It has something to do with control. Maybe they wanted a reaction. Or they are mad you acceptes the breakup, as they wanted to see you beg.
Wow you're insightful... i felt as though she didn't get the reaction that she was expecting. i was very understanding of her reasons for breaking up and i stayed calm feeling that she wanted me to blow. and no begging. how can you see this so clearly?
Awesome, proud of you. Stay away from her. There is so many people with narcissistic and borderline tendencies.
If she admits she misses you instead of her childess manipulative tactics, i would give her a chance.
give me your feedback on one last thing:
My ex called me a week after she broke it off and we had a good conversation. I called two weeks later and she sent me to vm and still has not acknowledged my call. Why act that way? how were you able to see so differently than the others who responded?
Because her behavious is inconsistent. Some very "dark and deep" people feel they have to test you in order to calm their insecurities and feel in control.
Besides, i feel that ignoring someone is very disrespectful.
I don't know her, but most probably she is what i call "crazy".
She ignored your call, to puzzle you and make you wonder... and it's exactly what you are doing lol
Just forget about her or just watch how she will change tactics once you fully move on :-)
yes you're right it's exactly what im doing, wondering. you realize its stupid and manipulative but you still fall for it knowing they did it on purpose.
Hey Kristina, you really saw this in a real way. Need your insight once more as another person saw her actions totally different and I'm confused. I don't see it like this at all. what do you think?
Here's what they wrote: She isn't playing games, she tried the relationship then realized it wasn't for her so she let you know and ended it. She might be perfectly comfortable talking to you after because that's mature and you didn't have a falling-out, just an adult break-up. She isn't getting back to you because she doesn't prioritize doing that anymore because you aren't dating. It's that straightforward. If you don't want to talk to her you don't have to.

### TASKS TO PERFORM
1) In the breakup discussion, how soon after the breakup did the ex first call?
2) In the breakup discussion, the other person who responded gives a reason why the ex isn't getting back to him. Explain that reason.
3) List every possible explanation for the ex's behavior that the first message of the breakup discussion offers.

### MATERIAL PROVIDED
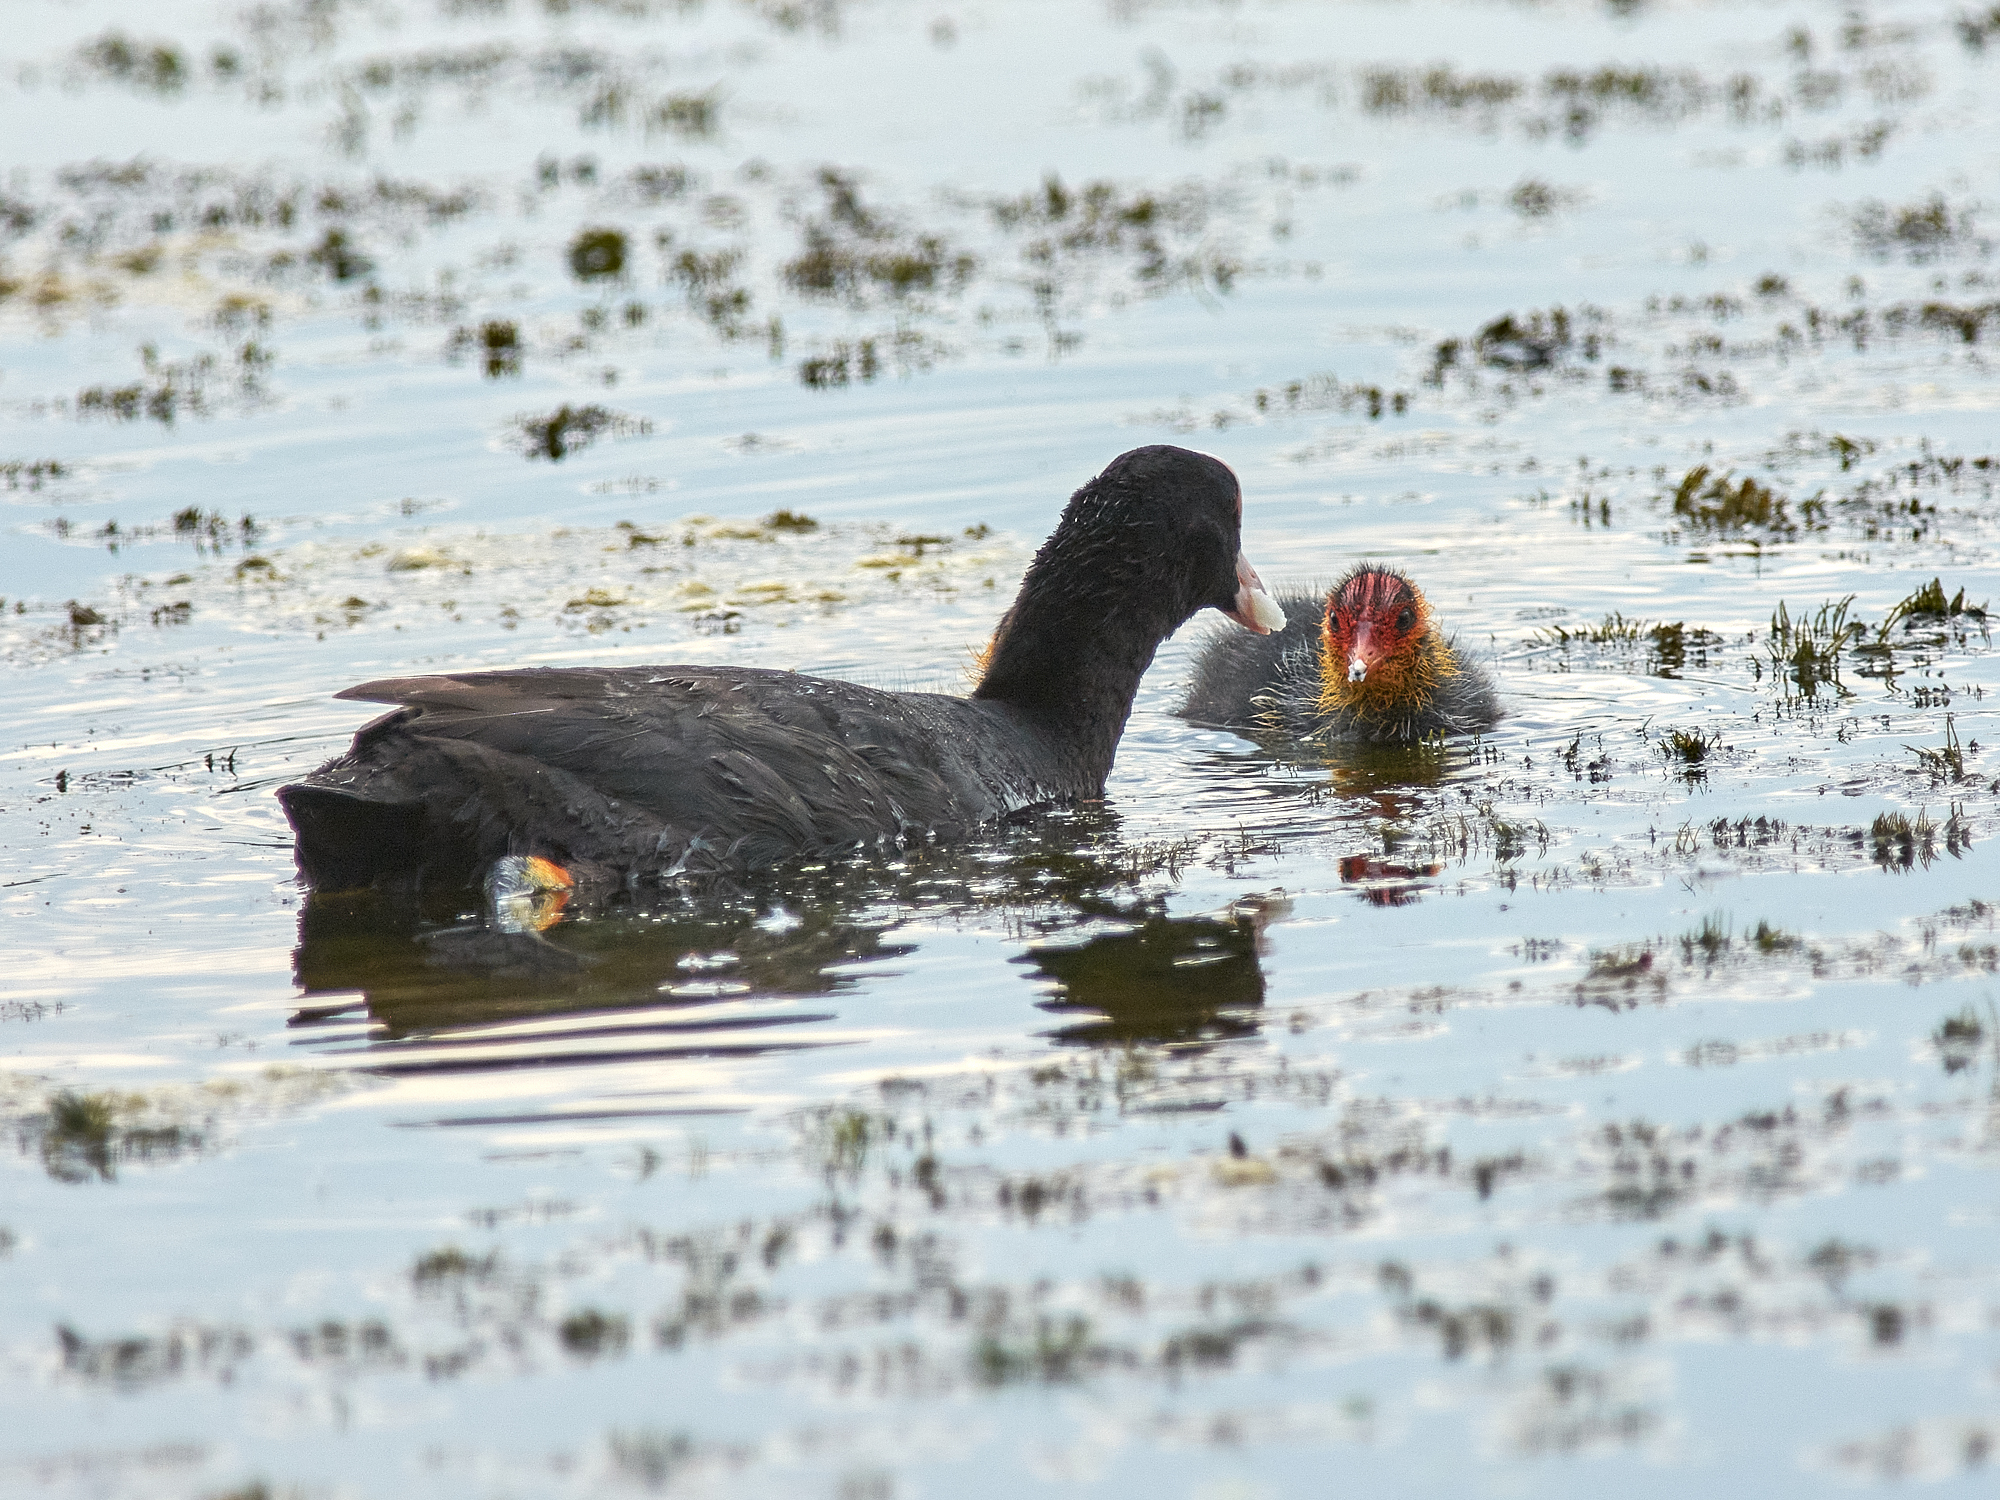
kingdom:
* * *
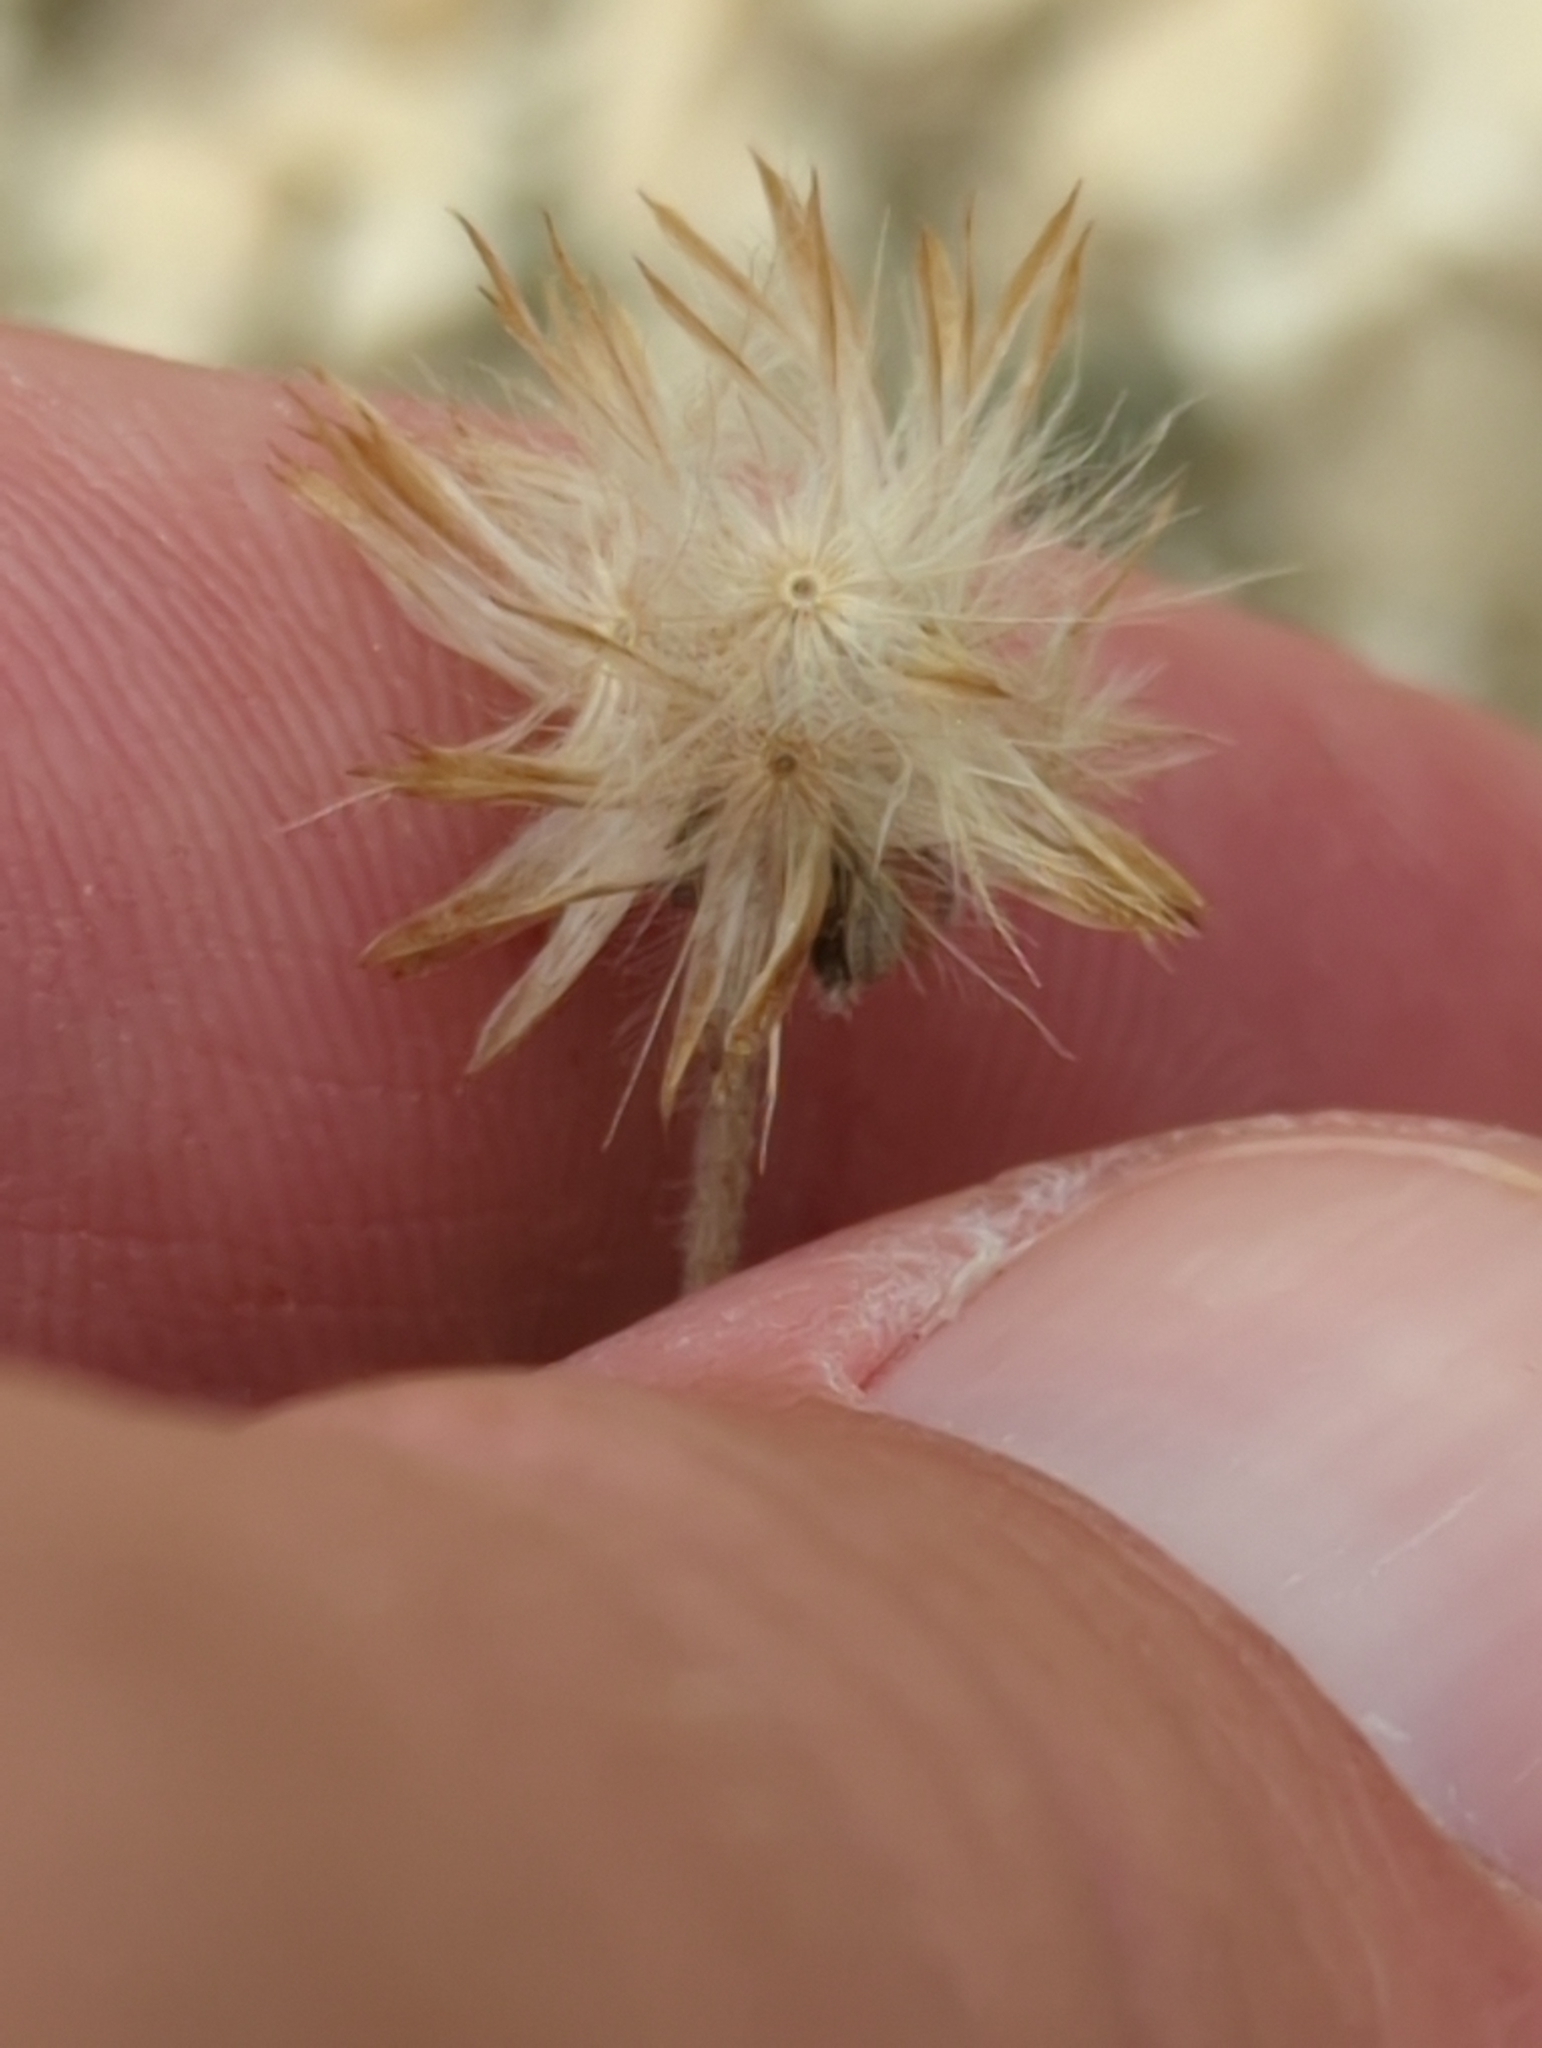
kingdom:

### FULL SOLUTIONS
1) She called a week after she broke it off.

2) That person says she isn't getting back to him because she doesn't make it a priority anymore, since they are no longer dating. They describe it as an adult break-up with no falling-out, not as playing games.

3)
- It has something to do with control.
- They wanted a reaction.
- They are mad that you accepted the breakup, because they wanted to see you beg.